ACTIVITY: The entries below need to be transcribed exactly, without their images.

ENTRIES PROVIDED:
=== Begin Enclosure ===
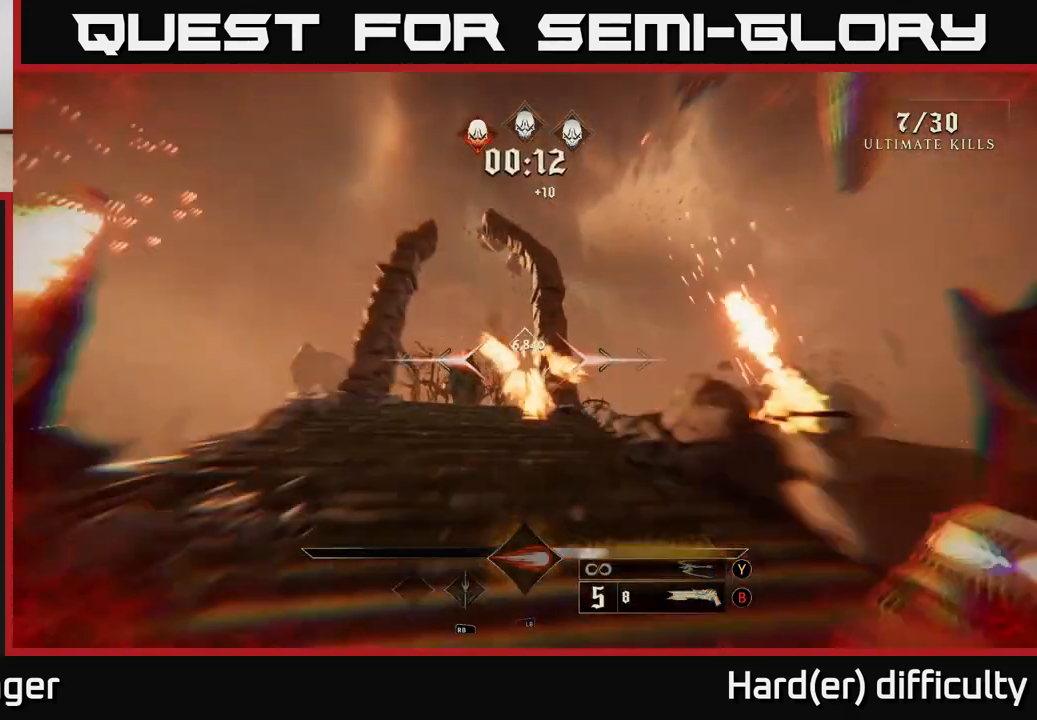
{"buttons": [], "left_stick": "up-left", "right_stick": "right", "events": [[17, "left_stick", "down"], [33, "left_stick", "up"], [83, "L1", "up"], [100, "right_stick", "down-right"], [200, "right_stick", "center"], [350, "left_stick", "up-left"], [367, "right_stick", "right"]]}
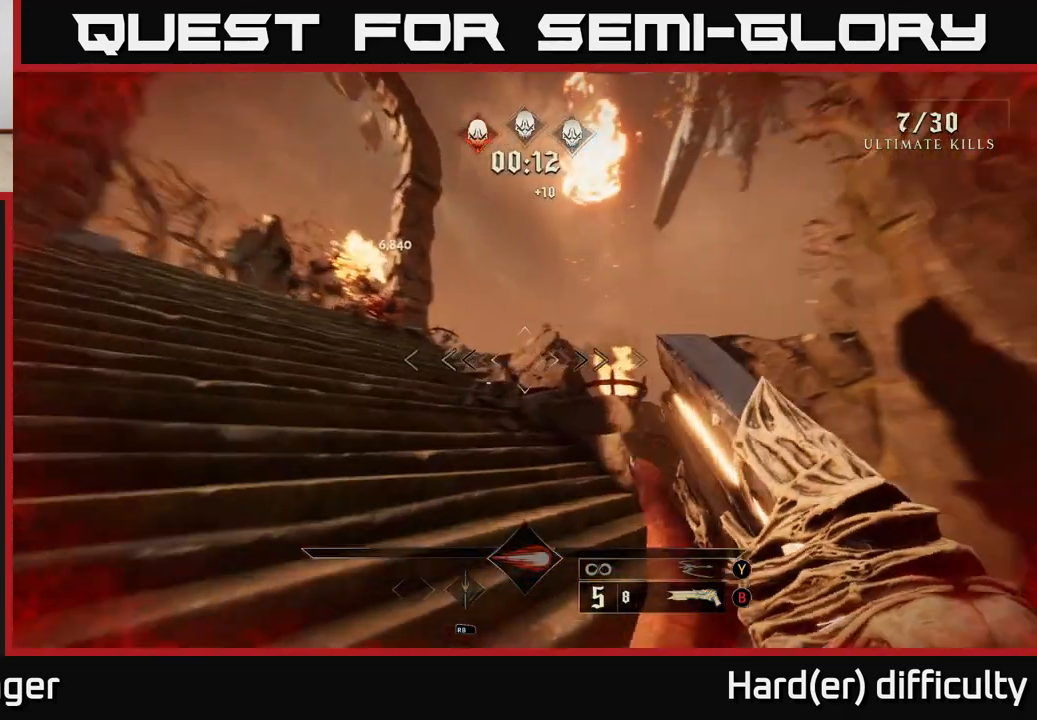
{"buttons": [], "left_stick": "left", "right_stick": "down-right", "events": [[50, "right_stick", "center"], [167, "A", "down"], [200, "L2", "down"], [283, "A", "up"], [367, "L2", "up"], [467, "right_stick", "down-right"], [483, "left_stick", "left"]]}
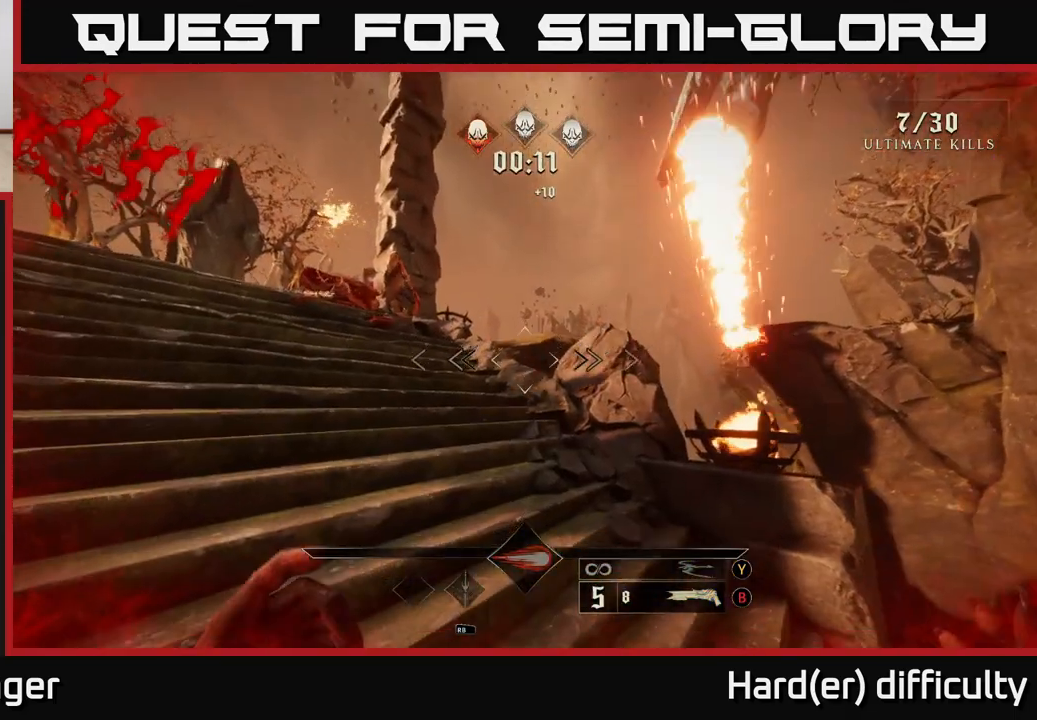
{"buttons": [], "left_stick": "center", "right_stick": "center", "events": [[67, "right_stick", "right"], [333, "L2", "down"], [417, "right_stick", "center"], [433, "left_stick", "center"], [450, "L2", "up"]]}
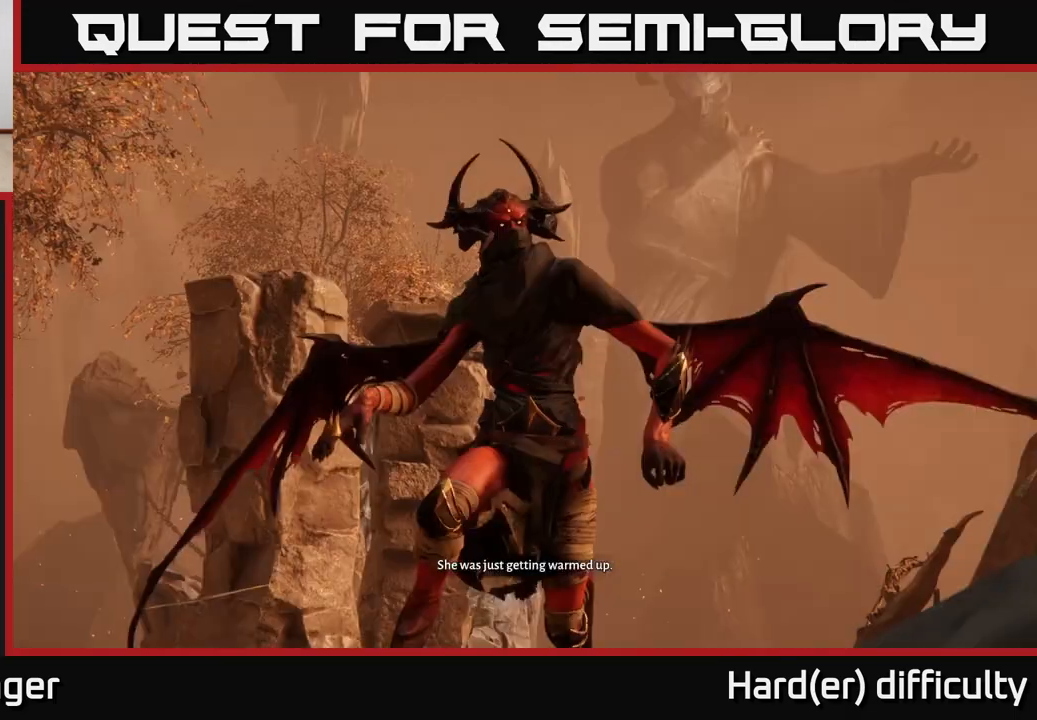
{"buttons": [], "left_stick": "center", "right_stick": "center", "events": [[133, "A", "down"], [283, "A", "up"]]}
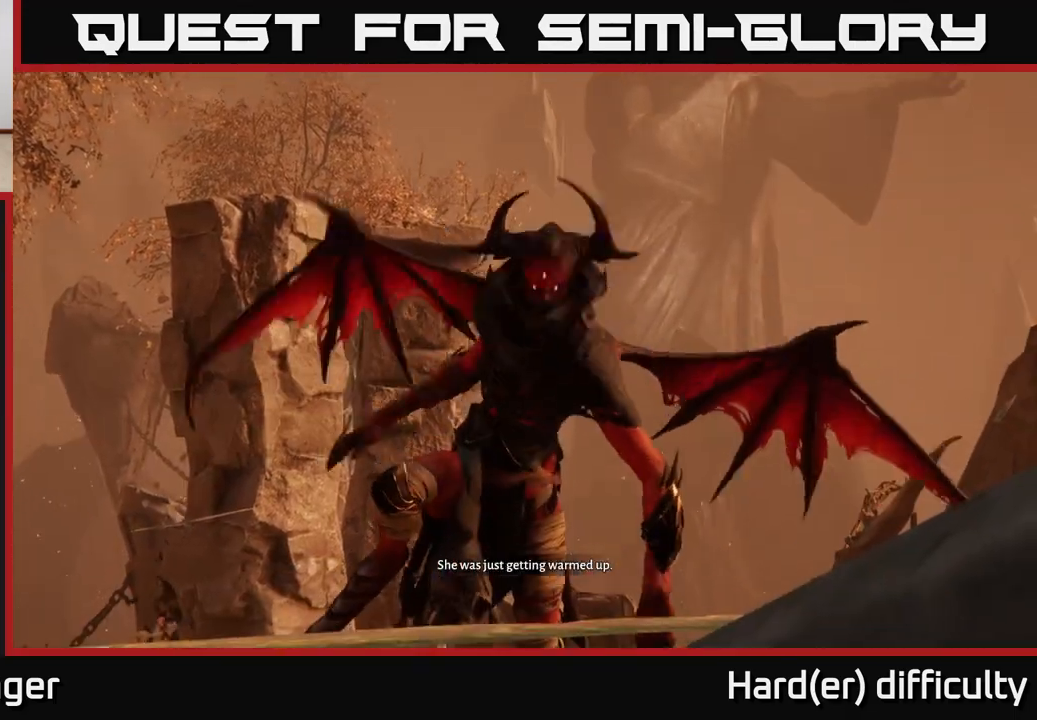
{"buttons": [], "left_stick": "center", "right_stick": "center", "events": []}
=== End Enclosure ===
FINISHED TASK:
{"buttons": [], "left_stick": "up-left", "right_stick": "right", "events": [[17, "left_stick", "down"], [33, "left_stick", "up"], [83, "L1", "up"], [100, "right_stick", "down-right"], [200, "right_stick", "center"], [350, "left_stick", "up-left"], [367, "right_stick", "right"]]}
{"buttons": [], "left_stick": "left", "right_stick": "down-right", "events": [[50, "right_stick", "center"], [167, "A", "down"], [200, "L2", "down"], [283, "A", "up"], [367, "L2", "up"], [467, "right_stick", "down-right"], [483, "left_stick", "left"]]}
{"buttons": [], "left_stick": "center", "right_stick": "center", "events": [[67, "right_stick", "right"], [333, "L2", "down"], [417, "right_stick", "center"], [433, "left_stick", "center"], [450, "L2", "up"]]}
{"buttons": [], "left_stick": "center", "right_stick": "center", "events": [[133, "A", "down"], [283, "A", "up"]]}
{"buttons": [], "left_stick": "center", "right_stick": "center", "events": []}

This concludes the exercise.